IMHO it would be more logical to not call ext4_put_io_end[_deferred]() in
ext4_do_writepages() if we see we need to continue doing mapping for the
current io_end.

That way it would be also more obvious that you've just reintroduced
deadlock fixed by 646caa9c8e196 ("ext4: fix deadlock during page
writeback"). This is actually a fundamental thing because for
ext4_journal_stop() to complete, we may need IO on the folio to finish
which means we need io_end to be processed. Even if we avoided the awkward
case with sync handle described in 646caa9c8e196, to be able to start a new
handle we may need to complete a previous transaction commit to be able to
make space in the journal.

Thinking some more about this holding ioend for a folio with partially
submitted IO is also deadlock prone because mpage_prepare_extent_to_map()
can call folio_wait_writeback() which will effectively wait for the last
reference to ioend to be dropped so that underlying extents can be
converted and folio_writeback bit cleared.

So what I think we need to do is that if we submit part of the folio and
cannot submit it all, we just redirty the folio and bail out of the mapping
loop (similarly as in ENOSPC case).

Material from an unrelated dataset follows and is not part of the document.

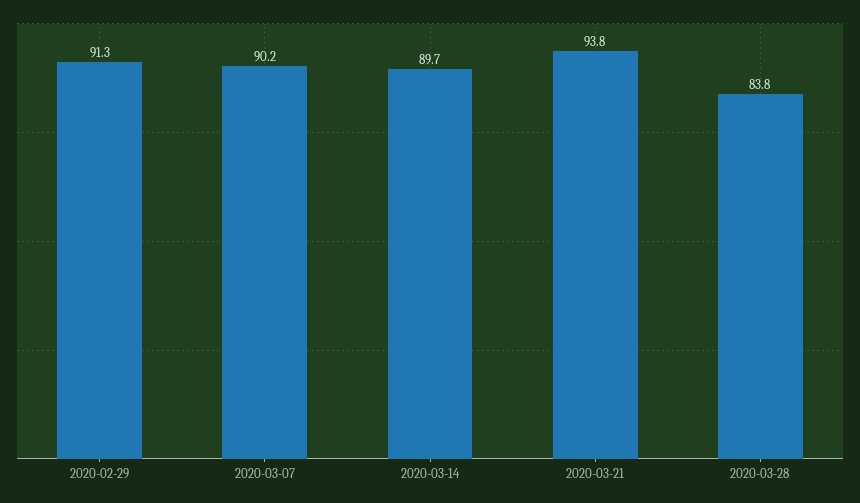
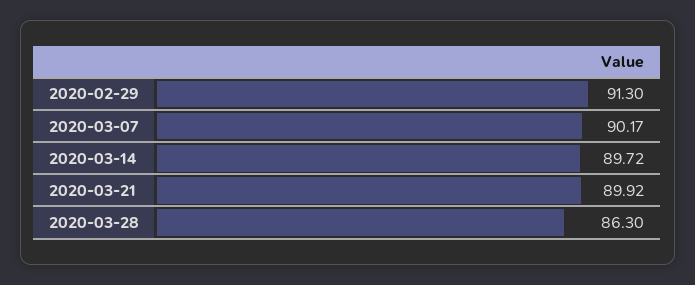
2020-03-21: 93.8 -> 89.92
2020-03-28: 83.8 -> 86.3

Then once IO completes
mpage_prepare_extent_to_map() is able to start working on the folio again.
Since we cleared dirty bits in the buffers we should not be repeating the
work we already did...

								Honza

>  	return err;
>  }
>  
> @@ -2703,7 +2740,7 @@ static int ext4_do_writepages(struct mpage_da_data *mpd)
>  	handle_t *handle = NULL;
>  	struct inode *inode = mpd->inode;
>  	struct address_space *mapping = inode->i_mapping;
> -	int needed_blocks, rsv_blocks = 0, ret = 0;
> +	int needed_blocks, check_blocks, rsv_blocks = 0, ret = 0;
>  	struct ext4_sb_info *sbi = EXT4_SB(mapping->host->i_sb);
>  	struct blk_plug plug;
>  	bool give_up_on_write = false;
> @@ -2825,10 +2862,13 @@ static int ext4_do_writepages(struct mpage_da_data *mpd)
>  
>  	while (!mpd->scanned_until_end && wbc->nr_to_write > 0) {
>  		/* For each extent of pages we use new io_end */
> -		mpd->io_submit.io_end = ext4_init_io_end(inode, GFP_KERNEL);
>  		if (!mpd->io_submit.io_end) {
> -			ret = -ENOMEM;
> -			break;
> +			mpd->io_submit.io_end =
> +					ext4_init_io_end(inode, GFP_KERNEL);
> +			if (!mpd->io_submit.io_end) {
> +				ret = -ENOMEM;
> +				break;
> +			}
>  		}
>  
>  		WARN_ON_ONCE(!mpd->can_map);
> @@ -2841,10 +2881,13 @@ static int ext4_do_writepages(struct mpage_da_data *mpd)
>  		 */
>  		BUG_ON(ext4_should_journal_data(inode));
>  		needed_blocks = ext4_da_writepages_trans_blocks(inode);
> +		check_blocks = ext4_chunk_trans_blocks(inode,
> +				MAX_WRITEPAGES_EXTENT_LEN);
>  
>  		/* start a new transaction */
>  		handle = ext4_journal_start_with_reserve(inode,
> -				EXT4_HT_WRITE_PAGE, needed_blocks, rsv_blocks);
> +				EXT4_HT_WRITE_PAGE, needed_blocks,
> +				mpd->continue_map ? 0 : rsv_blocks);
>  		if (IS_ERR(handle)) {
>  			ret = PTR_ERR(handle);
>  			ext4_msg(inode->i_sb, KERN_CRIT, "%s: jbd2_start: "
> @@ -2861,6 +2904,7 @@ static int ext4_do_writepages(struct mpage_da_data *mpd)
>  		ret = mpage_prepare_extent_to_map(mpd);
>  		if (!ret && mpd->map.m_len)
>  			ret = mpage_map_and_submit_extent(handle, mpd,
> +					needed_blocks, check_blocks,
>  					&give_up_on_write);
>  		/*
>  		 * Caution: If the handle is synchronous,
> @@ -2894,7 +2938,8 @@ static int ext4_do_writepages(struct mpage_da_data *mpd)
>  			ext4_journal_stop(handle);
>  		} else
>  			ext4_put_io_end(mpd->io_submit.io_end);
> -		mpd->io_submit.io_end = NULL;
> +		if (ret || !mpd->continue_map)
> +			mpd->io_submit.io_end = NULL;
>  
>  		if (ret == -ENOSPC && sbi->s_journal) {
>  			/*
> -- 
> 2.46.1
> 
-- 
Jan Kara <jack@...e.com>
SUSE Labs, CR